* _GIVEN REQUEST 1_
Copy out the records word for word, starting at the first line and ending at the line that contains "collection date as typed: 05 Dec 1934".
--- TEXT PROVIDED ---
Skip to main content

A traits based data validation module for pandas data structures.

Project description

[![Build Status](https://travis-ci.org/motherbox/pysemantic.svg?branch=master)](https://travis-ci.org/motherbox/pysemantic)
[![Coverage Status](https://coveralls.io/repos/motherbox/pysemantic/badge.svg?branch=master)](https://coveralls.io/r/motherbox/pysemantic?branch=master)
[![Code Health](https://landscape.io/github/motherbox/pysemantic/master/landscape.svg?style=plastic)](https://landscape.io/github/motherbox/pysemantic/master)
[![Documentation Status](https://readthedocs.org/projects/pysemantic/badge/?version=latest)](https://readthedocs.org/projects/pysemantic/?badge=latest)

![logo](docs/_static/logo.png)

# pysemantic
A traits based data validation and data cleaning module for pandas data structures.
---
* _GIVEN REQUEST 2_
Answer these from the project description:
(a) Which four badges appear near the top of the page?
(b) For which library's data structures is the module built?
(c) What does the description under the module's heading mention alongside data validation?
--- INFORMATION SHOWN ---
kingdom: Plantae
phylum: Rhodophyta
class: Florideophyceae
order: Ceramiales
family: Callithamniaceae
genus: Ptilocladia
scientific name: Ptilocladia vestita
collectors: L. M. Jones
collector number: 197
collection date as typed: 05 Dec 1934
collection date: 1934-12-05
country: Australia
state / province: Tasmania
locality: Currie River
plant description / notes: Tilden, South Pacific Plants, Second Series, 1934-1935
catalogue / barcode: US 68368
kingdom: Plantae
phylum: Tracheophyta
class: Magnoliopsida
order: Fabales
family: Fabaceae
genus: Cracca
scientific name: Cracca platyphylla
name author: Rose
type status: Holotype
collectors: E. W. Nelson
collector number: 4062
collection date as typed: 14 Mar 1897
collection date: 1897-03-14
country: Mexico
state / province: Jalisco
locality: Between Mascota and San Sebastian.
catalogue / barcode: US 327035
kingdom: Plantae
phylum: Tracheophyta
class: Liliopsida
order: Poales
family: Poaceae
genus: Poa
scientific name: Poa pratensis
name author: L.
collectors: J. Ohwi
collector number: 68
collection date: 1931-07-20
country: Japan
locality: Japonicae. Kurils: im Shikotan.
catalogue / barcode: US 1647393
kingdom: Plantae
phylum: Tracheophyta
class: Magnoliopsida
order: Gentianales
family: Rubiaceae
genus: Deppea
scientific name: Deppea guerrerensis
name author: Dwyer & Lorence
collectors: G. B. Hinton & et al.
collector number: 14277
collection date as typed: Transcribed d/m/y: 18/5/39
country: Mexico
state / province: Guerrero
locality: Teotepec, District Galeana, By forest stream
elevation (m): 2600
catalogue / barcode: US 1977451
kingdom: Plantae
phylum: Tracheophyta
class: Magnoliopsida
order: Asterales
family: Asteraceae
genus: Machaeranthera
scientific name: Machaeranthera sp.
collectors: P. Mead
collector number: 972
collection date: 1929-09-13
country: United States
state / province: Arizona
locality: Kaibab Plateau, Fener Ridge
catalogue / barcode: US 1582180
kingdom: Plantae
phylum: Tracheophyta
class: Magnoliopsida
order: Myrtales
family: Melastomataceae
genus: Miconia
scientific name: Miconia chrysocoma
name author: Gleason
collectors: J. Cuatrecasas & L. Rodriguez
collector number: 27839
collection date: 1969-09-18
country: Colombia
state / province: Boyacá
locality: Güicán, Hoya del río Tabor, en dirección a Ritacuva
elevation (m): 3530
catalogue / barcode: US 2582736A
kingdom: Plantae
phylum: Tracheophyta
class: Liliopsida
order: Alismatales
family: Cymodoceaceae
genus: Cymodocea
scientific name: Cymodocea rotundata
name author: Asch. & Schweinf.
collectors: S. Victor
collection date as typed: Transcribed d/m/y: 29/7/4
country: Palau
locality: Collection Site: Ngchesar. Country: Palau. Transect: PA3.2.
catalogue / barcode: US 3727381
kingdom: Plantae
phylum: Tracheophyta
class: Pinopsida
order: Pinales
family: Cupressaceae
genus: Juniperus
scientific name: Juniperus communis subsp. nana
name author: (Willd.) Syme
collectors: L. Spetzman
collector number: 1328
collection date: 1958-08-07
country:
---
* _FINAL RESULT 1_
kingdom: Plantae
phylum: Rhodophyta
class: Florideophyceae
order: Ceramiales
family: Callithamniaceae
genus: Ptilocladia
scientific name: Ptilocladia vestita
collectors: L. M. Jones
collector number: 197
collection date as typed: 05 Dec 1934

* _FINAL RESULT 2_
(a) Build Status, Coverage Status, Code Health and Documentation Status
(b) pandas
(c) Data cleaning